Incorrect inference when using the return keyword in an identity function, or when using an optional argument

I'm running into very weird behavior when using identity functions. I'm writing a wizard system with schema (attached is a playground link with a very simplified version), and using constrained identity function to get inference.

The problem occurs in one of the properties that cannot be inferred when I use either of these:

  • When the returned value from the identity function is using the return keyword (rather than a single-line return wrapped with parentheses). OR
  • When declaring an optional argument in the identity function. The argument is declared in the type definition of the identity function, and when using Parameters<typeof myFunction> it's inferred correctly both when declaring the argument and when I not.

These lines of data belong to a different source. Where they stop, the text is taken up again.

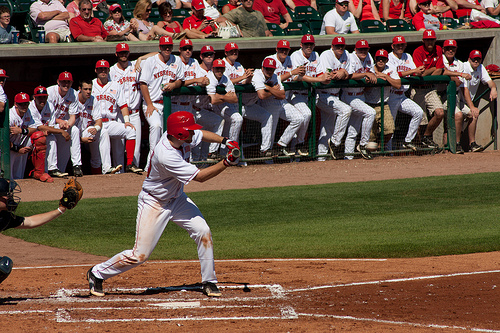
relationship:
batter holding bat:
[88, 112, 232, 308] [229, 147, 242, 158]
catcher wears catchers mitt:
[0, 174, 86, 281] [58, 175, 94, 207]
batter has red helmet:
[88, 112, 232, 308] [167, 108, 205, 136]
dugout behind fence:
[1, 32, 498, 155] [163, 76, 460, 150]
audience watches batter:
[1, 2, 499, 43] [88, 112, 232, 308]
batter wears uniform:
[88, 112, 232, 308] [90, 129, 219, 293]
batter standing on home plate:
[88, 112, 232, 308] [50, 281, 297, 326]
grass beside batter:
[215, 182, 499, 256] [88, 112, 232, 308]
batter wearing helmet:
[88, 112, 232, 308] [167, 108, 205, 136]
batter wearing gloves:
[88, 112, 232, 308] [220, 136, 242, 167]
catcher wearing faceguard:
[0, 174, 86, 281] [6, 179, 20, 214]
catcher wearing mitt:
[0, 174, 86, 281] [58, 175, 94, 207]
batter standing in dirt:
[88, 112, 232, 308] [32, 279, 424, 320]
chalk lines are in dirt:
[30, 272, 499, 325] [19, 258, 500, 332]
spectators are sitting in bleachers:
[1, 2, 499, 43] [270, 1, 328, 33]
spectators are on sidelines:
[1, 2, 499, 43] [3, 3, 500, 154]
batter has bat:
[88, 112, 232, 308] [229, 147, 242, 158]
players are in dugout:
[13, 32, 489, 128] [1, 32, 498, 155]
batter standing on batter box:
[88, 112, 232, 308] [54, 284, 290, 303]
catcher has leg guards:
[0, 174, 86, 281] [1, 249, 14, 284]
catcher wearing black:
[0, 174, 86, 281] [0, 210, 22, 235]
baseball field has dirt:
[4, 171, 499, 328] [32, 279, 424, 320]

Both these issues are super weird to me, which means I'm either missing something very fundamental or I have found 2 rare bugs.

This reproduces in all available playground versions (tried down to 3.3.3), and also in 4.8.

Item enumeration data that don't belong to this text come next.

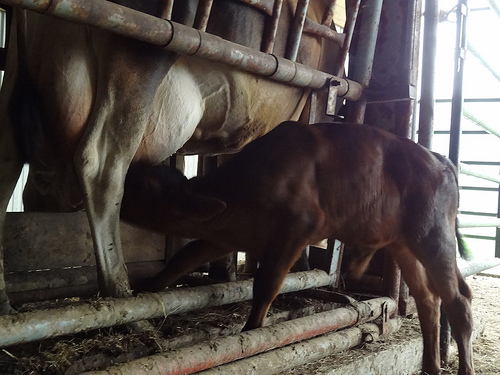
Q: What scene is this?
A: Barn.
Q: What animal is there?
A: Cow.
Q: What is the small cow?
A: Calf.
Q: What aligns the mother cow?
A: Gate.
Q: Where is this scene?
A: Barnhouse.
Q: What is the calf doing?
A: Drinking milk.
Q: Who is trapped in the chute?
A: Cow.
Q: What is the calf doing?
A: Drinking.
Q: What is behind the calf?
A: Metal gate.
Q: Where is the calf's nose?
A: Under the cow.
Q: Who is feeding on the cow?
A: Calf.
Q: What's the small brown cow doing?
A: Breastfeeding.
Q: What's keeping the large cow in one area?
A: Steel cage.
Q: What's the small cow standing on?
A: Four legs.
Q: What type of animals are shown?
A: Cows.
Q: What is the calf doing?
A: Nursing.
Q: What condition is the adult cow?
A: Standing.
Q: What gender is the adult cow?
A: Female.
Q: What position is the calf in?
A: Standing.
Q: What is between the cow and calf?
A: Fence.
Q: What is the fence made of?
A: Metal.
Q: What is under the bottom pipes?
A: Concrete.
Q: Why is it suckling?
A: Feeding.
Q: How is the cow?
A: Motionless.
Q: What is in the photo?
A: Cow.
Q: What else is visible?
A: Calf.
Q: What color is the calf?
A: Brown.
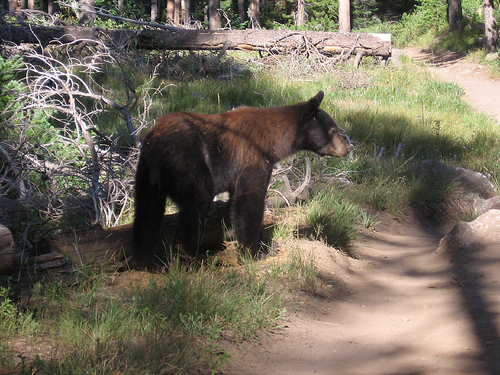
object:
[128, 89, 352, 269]
bear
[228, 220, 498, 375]
road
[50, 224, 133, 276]
log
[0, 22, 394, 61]
tree trunk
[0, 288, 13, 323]
grass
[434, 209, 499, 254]
stone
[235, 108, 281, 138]
fur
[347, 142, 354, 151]
snout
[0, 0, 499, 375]
field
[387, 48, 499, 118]
dirt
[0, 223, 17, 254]
woods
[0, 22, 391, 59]
tree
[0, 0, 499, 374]
ground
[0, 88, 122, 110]
branches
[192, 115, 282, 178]
shadow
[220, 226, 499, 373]
dirt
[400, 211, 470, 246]
groove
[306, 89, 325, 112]
ear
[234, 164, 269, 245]
leg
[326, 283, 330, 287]
stones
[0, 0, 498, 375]
nature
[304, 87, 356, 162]
head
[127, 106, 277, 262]
body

Playground link with relevant code

Probably better to check the playground for code examples, but there:

TYPES DECLERATIONS:

type Schema = Record<string, unknown> // modified from original for the sake of the example, if it doesn't make sense

type StepFunction<
  TSchema extends Schema = Schema,
> = (anything: unknown) => {
  readonly schema: TSchema
  readonly toAnswers?: (keys: keyof TSchema) => unknown
}

function step<TSchema extends Schema = Schema>(
    stepVal: StepFunction<TSchema>,
  ): StepFunction<TSchema> {
    return stepVal
  }

EXAMPLES: Notice the returned object of all functions is the same! The differences are in:

  • whether we use the return keyword or not (?!?!)
  • Whether we have the argument for the step function or not. not that if I do Parameters<typeof myStepValue> even when the argument is missing, it's inferred correctly (!)
// WORKS: `keys` is inferred based on the `schema`
// - no argument for `step` function
// - no `return` keyword
const workingExample = step(() => ({
  schema: {
    attribute: 'anything',
  },
  toAnswers: keys => {
    // RESULT: `keys` inferred successfully as `attribute`
    type Test = string extends typeof keys ? never : 'true'
    const test: Test = 'true'
    return { test }
  },
}))

// FAILS: `keys` is not inferred based on the `schema`
// - has argument for `step` function
const nonWorkingA = step(_something => ({
  schema: {
    attribute: 'anything',
  },
  toAnswers: keys => {
    // RESULT: `keys` failed to inferred hence defaults to `string`
    type Test = string extends typeof keys ? never : 'true'
    const test: Test = 'true'
    return { test }
  },
}))

// FAILS: `keys` is not inferred based on the `schema`
// - has `return` keyword rather than a "single-return" return with parentheses
const nonWorkingB = step(() => {
  return {
    schema: {
      attribute: 'anything',
    },
    toAnswers: keys => {
      // RESULT: `keys` failed to inferred hence defaults to `string`
      type Test = string extends typeof keys ? never : 'true'
      const test: Test = 'true'
      return { test }
    },
  }
})
Solution

  • Apparently this is a TypeScript inference issue about context-sensitive expressions (see https://github.com/microsoft/TypeScript/issues/49951 and https://github.com/microsoft/TypeScript/issues/47599).

    However, I did find a temp solution - by wrapping the return value with an identity function, the edge cases work.

    e.g.:

    step(_something => (identityOfStep({
  schema: {
    attribute: 'anything',
  },
  toAnswers: keys => {
    // RESULT: `keys` failed to inferred hence defaults to `string`
    type Test = string extends typeof keys ? never : 'true'
    const test: Test = 'true'
    return { test }
  },
})))

    Example in a playground